## DATA BELOW
-=-=-=-=-
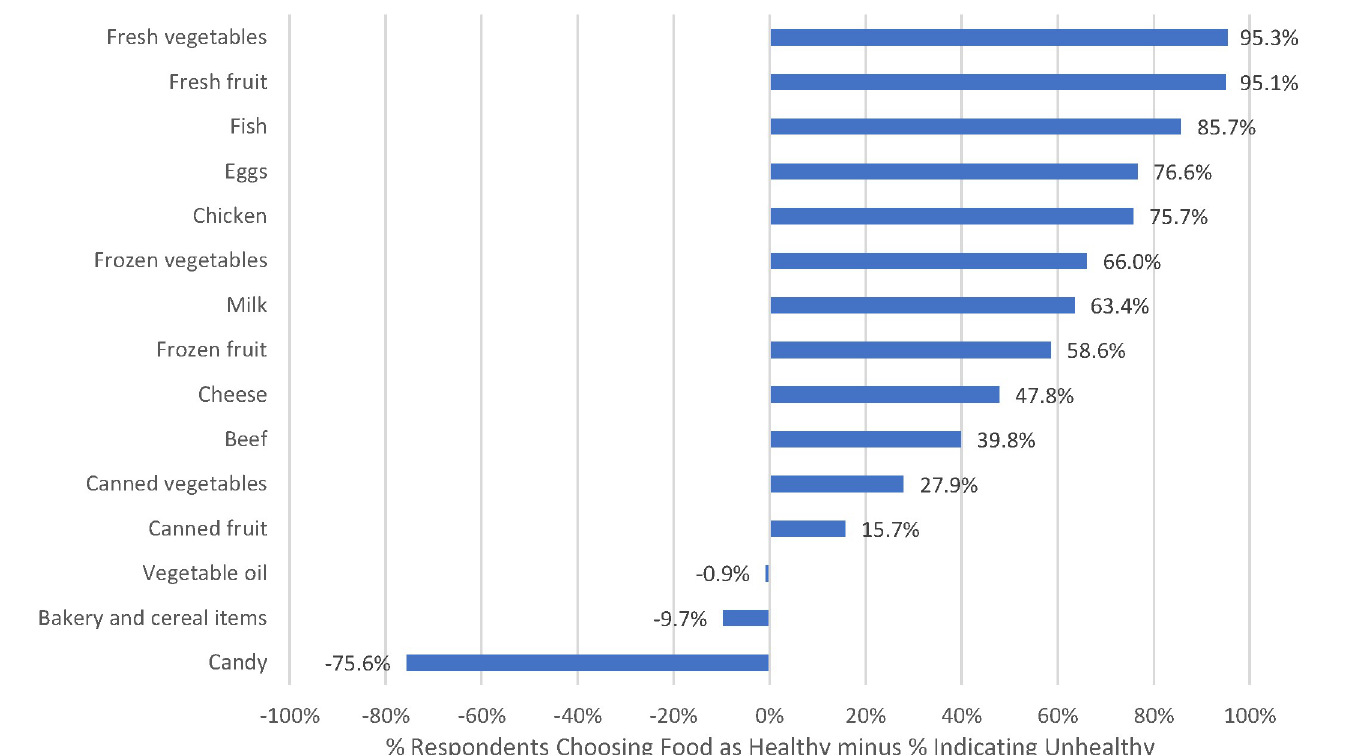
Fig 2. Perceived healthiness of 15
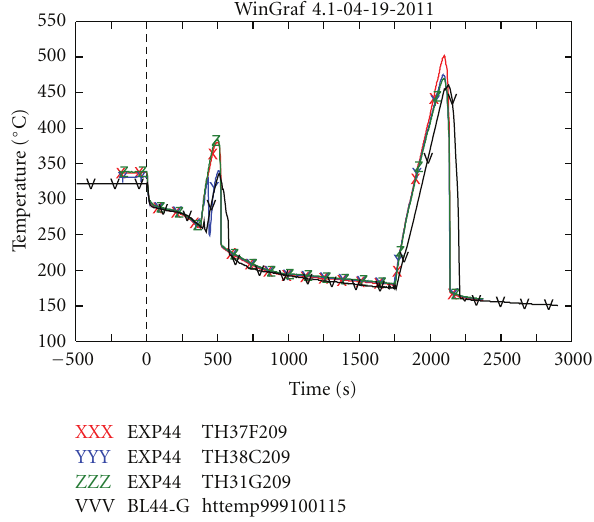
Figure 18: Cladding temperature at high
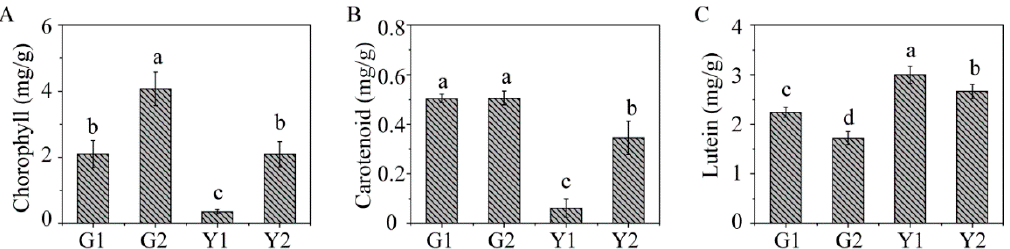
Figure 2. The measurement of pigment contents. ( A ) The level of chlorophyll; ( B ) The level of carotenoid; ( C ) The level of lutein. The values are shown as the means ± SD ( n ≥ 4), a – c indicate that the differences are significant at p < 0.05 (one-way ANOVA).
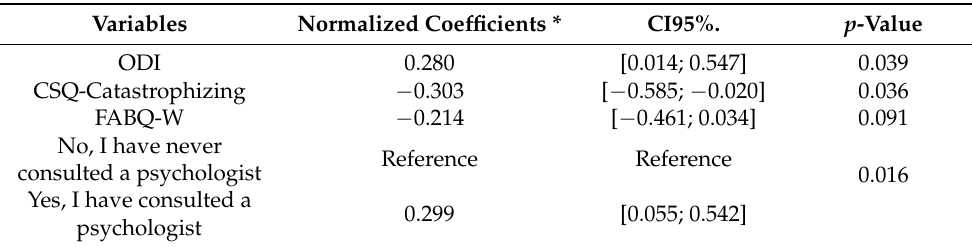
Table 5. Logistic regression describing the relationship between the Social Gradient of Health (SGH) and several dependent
-=-=-=-=-
## TASK
Give back the material word for word, leaving out its pictures.

## SOLUTION TO THIS EXERCISE
Fig 2. Perceived healthiness of 15
Figure 18: Cladding temperature at high
Figure 2. The measurement of pigment contents. ( A ) The level of chlorophyll; ( B ) The level of carotenoid; ( C ) The level of lutein. The values are shown as the means ± SD ( n ≥ 4), a – c indicate that the differences are significant at p < 0.05 (one-way ANOVA).
Table 5. Logistic regression describing the relationship between the Social Gradient of Health (SGH) and several dependent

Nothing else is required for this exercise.